From the opinion piece on political nostalgia below, list every policy or measure it says was done and dusted by the time Willis turned 16.
-------- QUOTED TEXT --------
Public Policy / opinion
One of the great pitfalls of political nostalgia is that the protagonists of the present can all too easily be mistaken for the antagonists of the past
Winnie
Winston Peters.

By Chris Trotter*

What do politicians do when the present is a mess and the future promises more of the same? Mostly, in these all-too-familiar circumstances, politicians turn for help and solace to the past. They go looking for policies that seemed to work once and attempt to make them work again.

Take our present Finance Minister, Nicola Willis. She has asked Treasury to become more assertive in its advice. It is to forget all about Jacinda and Grant’s “wellbeing”, and strive to be considerably more generous with the vinegar, and much less enthusiastic with the sugar.

It is important to note at this point that Willis’s “nostalgia” for the Treasury that injected uncut neoliberalism directly into Roger Douglas’s bloodstream isn’t real. In 1984, when the Fourth Labour Government unleashed the policy revolution that had long been in the planning at No. 1 The Terrace, our present Finance Minister was just 3 years old.

By the time Willis was old enough to pay serious attention to her country’s politics the neoliberal blaze had faded to a pile of glowing embers. Floating the dollar, GST, privatisation, the Employment Contracts Act, the Mother of All Budgets: all of these were done and dusted by the time Willis turned 16.
-------- STORED ROWS --------
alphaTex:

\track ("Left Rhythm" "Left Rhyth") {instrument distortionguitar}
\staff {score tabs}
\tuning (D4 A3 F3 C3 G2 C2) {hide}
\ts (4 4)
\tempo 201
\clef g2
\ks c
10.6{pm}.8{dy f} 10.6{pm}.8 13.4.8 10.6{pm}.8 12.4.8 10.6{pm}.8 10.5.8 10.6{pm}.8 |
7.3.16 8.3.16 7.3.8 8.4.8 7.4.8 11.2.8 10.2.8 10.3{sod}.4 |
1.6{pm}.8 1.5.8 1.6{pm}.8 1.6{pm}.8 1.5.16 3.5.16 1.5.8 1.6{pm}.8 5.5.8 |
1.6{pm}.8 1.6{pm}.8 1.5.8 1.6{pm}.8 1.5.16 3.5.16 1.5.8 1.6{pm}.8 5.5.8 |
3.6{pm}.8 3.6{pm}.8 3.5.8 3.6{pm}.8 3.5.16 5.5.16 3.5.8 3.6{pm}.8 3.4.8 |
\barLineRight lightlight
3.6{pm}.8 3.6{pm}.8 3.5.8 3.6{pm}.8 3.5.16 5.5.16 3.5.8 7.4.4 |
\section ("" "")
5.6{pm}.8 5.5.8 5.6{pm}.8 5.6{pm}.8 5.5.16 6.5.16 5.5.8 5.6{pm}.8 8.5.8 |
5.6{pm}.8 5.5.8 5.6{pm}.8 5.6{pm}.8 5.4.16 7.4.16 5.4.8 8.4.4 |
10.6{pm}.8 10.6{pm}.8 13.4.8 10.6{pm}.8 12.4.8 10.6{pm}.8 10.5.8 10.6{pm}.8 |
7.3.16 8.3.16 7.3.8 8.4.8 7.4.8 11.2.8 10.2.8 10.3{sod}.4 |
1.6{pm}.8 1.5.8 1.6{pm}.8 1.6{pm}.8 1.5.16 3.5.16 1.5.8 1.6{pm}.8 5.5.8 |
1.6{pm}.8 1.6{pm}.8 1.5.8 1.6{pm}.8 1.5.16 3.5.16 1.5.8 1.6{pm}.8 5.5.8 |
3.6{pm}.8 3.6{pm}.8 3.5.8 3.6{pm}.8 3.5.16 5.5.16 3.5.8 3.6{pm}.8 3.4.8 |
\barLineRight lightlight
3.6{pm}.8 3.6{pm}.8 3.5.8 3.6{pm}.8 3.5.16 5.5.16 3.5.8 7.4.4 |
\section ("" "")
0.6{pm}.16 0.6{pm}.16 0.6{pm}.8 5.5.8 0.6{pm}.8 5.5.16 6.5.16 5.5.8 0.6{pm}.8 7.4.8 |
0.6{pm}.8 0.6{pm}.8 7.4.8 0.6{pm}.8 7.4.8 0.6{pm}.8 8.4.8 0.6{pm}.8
--------
EXERCISE RESULT: Floating the dollar, GST, privatisation, the Employment Contracts Act, the Mother of All Budgets